Statistical Significance Testing
Statistical Significance Testing
Definition and Purpose
Statistical Significance Testing: A methodology to quantify whether a result is likely due to chance (random sampling error) or due to some factor of interest.
It clarifies whether observed differences between treatment and control groups arise from random variance or are indicative of a true effect.
Key Concepts
Confidence Intervals
Communicates PRECISION by providing a range of plausible values for the population parameter being estimated.
Answers the question: “How sure are we about our finding?”
Effect Sizes
Communicates STRENGTH by indicating the magnitude of the experimental effect, or relationship (e.g., correlation), or odds between variables.
Answers the question: “How big (or small) was the effect or relationship?”
Statistical Significance
Communicates PROBABILITY by telling us how likely the current result would be if the study’s null hypothesis were true.
Answers the question: “Do we think something happened?”
Sampling Errors
Random Sampling Error
Refers to the natural deviations that occur when randomly sampling from the population.
Bias
Involves flawed sampling procedures where the researcher does not use a representative sample.
Sampling Distribution
Definition: The distribution of a sample statistic (e.g., mean) that would be obtained if all possible samples of the same size (N) were drawn from a given population.
Central Limit Theorem: States that
The mean of the sampling distribution will equal the mean of the population.

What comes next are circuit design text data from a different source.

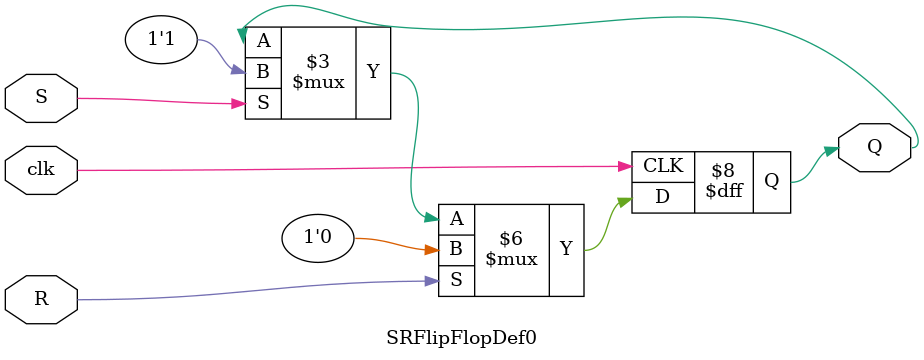
<source format=v>
module SRFlipFlop (
  input wire S,  // Set input
  input wire R,  // Reset input
  input wire clk,  // Clock input
  output reg Q  // Q output
);

  always @(posedge clk) begin
    if (R) begin
      Q <= 0;  // Reset the flip-flop
    end else if (S) begin
      Q <= 1;  // Set the flip-flop
    end
    // If neither Set nor Reset is active, the flip-flop maintains its state
  end

  // Default to 1 if neither Set nor Reset is active
  initial begin
    Q <= 1;
  end

endmodule

module SRFlipFlopDef1 (
  input wire S,  // Set input
  input wire R,  // Reset input
  input wire clk,  // Clock input
  output reg Q  // Q output
);

  always @(posedge clk) begin
    if (R) begin
      Q <= 0;  // Reset the flip-flop
    end else if (S) begin
      Q <= 1;  // Set the flip-flop
    end
    // If neither Set nor Reset is active, the flip-flop maintains its state
  end

  // Default to 1 if neither Set nor Reset is active
  initial begin
    Q <= 1;
  end

endmodule

module SRFlipFlopDef0 (
  input wire S,  // Set input
  input wire R,  // Reset input
  input wire clk,  // Clock input
  output reg Q  // Q output
);

  always @(posedge clk) begin
    if (R) begin
      Q <= 0;  // Reset the flip-flop
    end else if (S) begin
      Q <= 1;  // Set the flip-flop
    end
    // If neither Set nor Reset is active, the flip-flop maintains its state
  end

  // Default to 1 if neither Set nor Reset is active
  initial begin
    Q <= 0;
  end

endmodule
</source>
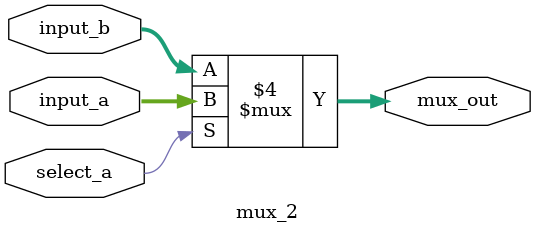
<source format=v>
module mux_2
  #(
   parameter integer DATA_W = 16
   )(
      input  wire [DATA_W-1:0] input_a,
      input  wire [DATA_W-1:0] input_b,
      input  wire              select_a,
      output reg  [DATA_W-1:0] mux_out
   );

   always@(*)begin
      if(select_a == 1'b1)begin
         mux_out = input_a;
      end else begin
         mux_out = input_b;
      end
   end
endmodule


</source>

If the sample size is sufficiently large, the sampling distribution tends to be normal regardless of the shape of the original population distribution.
As the sample size increases, the standard deviation of the sampling distribution (standard error) decreases.

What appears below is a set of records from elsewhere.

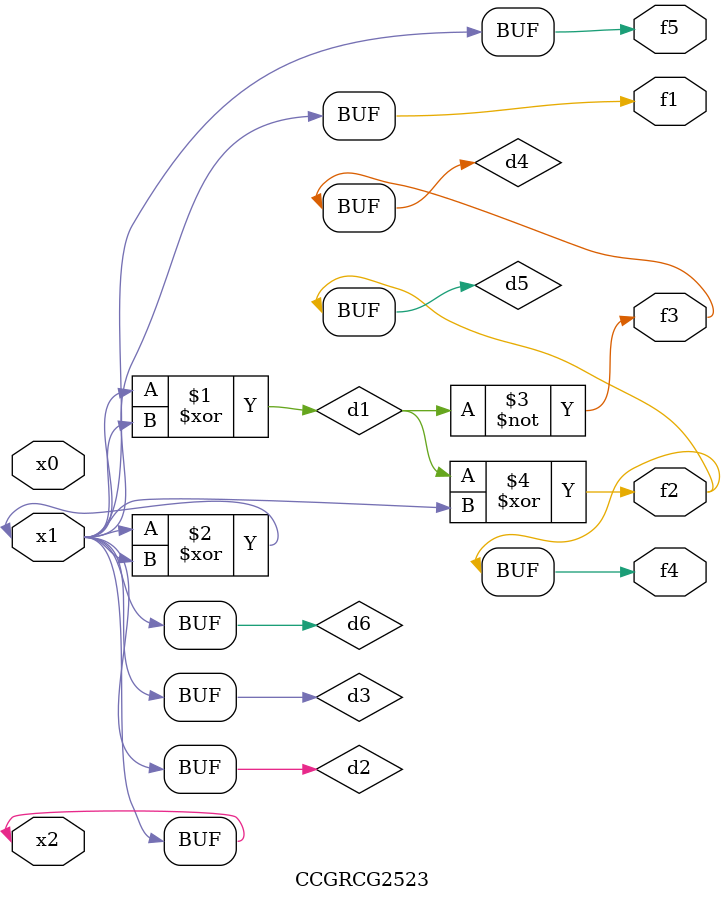
<source format=v>
module CCGRCG2523(
	input x0, x1, x2,
	output f1, f2, f3, f4, f5
);

	wire d1, d2, d3, d4, d5, d6;

	xor (d1, x1, x2);
	buf (d2, x1, x2);
	xor (d3, x1, x2);
	nor (d4, d1);
	xor (d5, d1, d2);
	buf (d6, d2, d3);
	assign f1 = d6;
	assign f2 = d5;
	assign f3 = d4;
	assign f4 = d5;
	assign f5 = d6;
endmodule

</source>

Statistical Significance Testing Process
Helps evaluate whether sample differences reflect true effects or are solely due to random sampling error.
Assesses the probability of the current result if the null hypothesis (HO) were true.
Null and Alternative Hypotheses
Null Hypothesis (H0): Suggests no difference or effect (e.g., HO: No difference).
Alternative Hypothesis (H1): Indicates the presence of a difference or effect (e.g., H1: Difference exists).
Errors in Hypothesis Testing
Type I Error: Occurs when the null hypothesis is rejected when true (also known as alpha (α) or Level of Significance).
Type II Error: Happens when the null hypothesis fails to be rejected when false (also known as beta (β)).
Power of a Test: The ability of a test to correctly reject a null hypothesis when it is false, represented mathematically as 1 - β.
P-Values Interpretation
A p-value less than or equal to alpha (typically ≤ 0.05) signifies statistical significance, leading to rejection of the null hypothesis.
A p-value greater than alpha (typically > 0.05) indicates non-significance, resulting in a failure to reject the null hypothesis.
Key Insight: p-values are often misunderstood as the probability that the null hypothesis is true. In reality, it is the probability of the observed results if the null hypothesis were true.
Pitfalls of Statistical Significance Testing
Statistical significance testing can be vulnerable, especially if sample sizes are large, as it can lead researchers to find statistically significant differences too easily.
Emphasis on statistical significance alone may not provide comprehensive insight; thus, researchers should compare statistical significance with confidence intervals and effect sizes to appreciate the full context and clinical relevance of the results.
Conclusion: Interpret statistical significance alongside additional metrics for a holistic understanding of findings.